1. **Rank the offenders** — from `top_queries` (by average duration and by frequency) and `active_queries`, identify the queries doing the most damage. Separate "one expensive query run rarely" from "a cheap-ish query run constantly," because the fix differs.

2. **Attribute the cost** — for each top offender, explain what makes it expensive: scanned series count, time range × step (points per series), high-cardinality `by`/`without` grouping, subqueries, or unbounded matchers. Tie the explanation to the trace or TSDB status where I have it.

3. **Read a query trace** — if I paste an `EXPLAIN`/trace, walk its stages (series selection, rollup, aggregation) and point to where the time and memory actually go, so I'm not optimizing the wrong step.

4. **Correlate with limits and resources** — relate the findings to `-search.maxConcurrentRequests`, `-search.maxPointsPerTimeseries`, `-search.maxSeries`, and vmselect memory, so I know whether I'm hitting a limit, saturating concurrency, or exhausting RAM.

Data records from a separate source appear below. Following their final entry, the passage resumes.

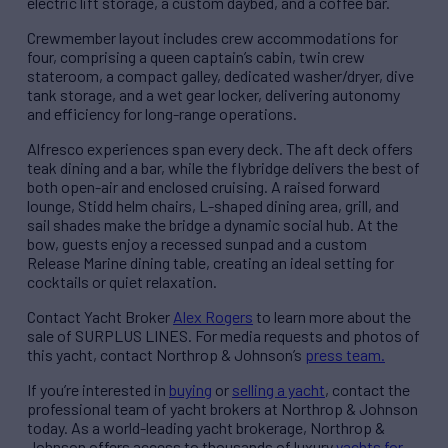
electric lift storage, a custom daybed, and a coffee bar.
Crewmember layout includes crew accommodations for
four, comprising a queen captain’s cabin, twin crew
stateroom, a compact galley, dedicated washer/dryer, dive
tank storage, and a wet gear locker, delivering autonomy
and efficiency for long-range operations.
Alfresco experiences span every deck. The aft deck offers
teak dining and a bar, while the flybridge delivers the best of
both open-air and enclosed cruising. A raised forward
lounge, Stidd helm chairs, L-shaped dining area, grill, and
sail shades make the bridge a dynamic social hub. At the
bow, guests enjoy a recessed sunpad and a custom
Release Marine dining table, creating an ideal setting for
cocktails or quiet relaxation.
Contact Yacht Broker
Alex Rogers
to learn more about the
sale of SURPLUS LINES. For media requests and photos of
this yacht, contact Northrop & Johnson’s
press team.
If you’re interested in
buying
or
selling a yacht
, contact the
professional team of yacht brokers at Northrop & Johnson
today. As a world-leading yacht brokerage, Northrop &
Johnson offers access to thousands of luxury
yachts for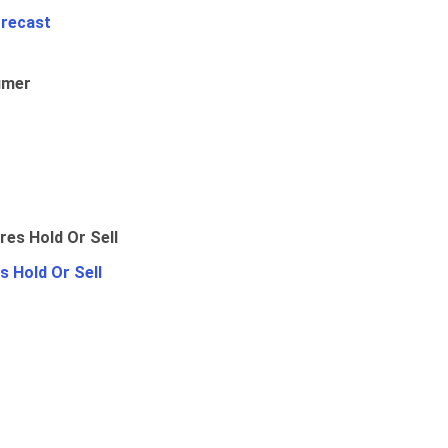
orecast
umer
 Hold Or Sell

5. **Prescribe the triage action, not just a rewrite** — for each offender recommend the right lever: move to a recording rule, tighten the matcher, cap the range/step, raise a limit, add a vmselect, or cache. Say which gives the biggest latency win for the least risk.

6. **Set up standing observability** — give me the queries/alerts to keep this visible: p99 `query_range` latency, `vm_concurrent_select_current / capacity`, and a periodic `top_queries` review, so the next regression is caught before users file a ticket.

Output as: (a) ranked offender list with cost attribution, (b) trace walkthrough (if provided), (c) limit/resource correlation, (d) per-offender triage action with expected impact, (e) standing observability queries/alerts.

Bias toward measuring before rewriting; if the data doesn't yet show which query is at fault, tell me exactly which endpoint or trace to capture next rather than guessing.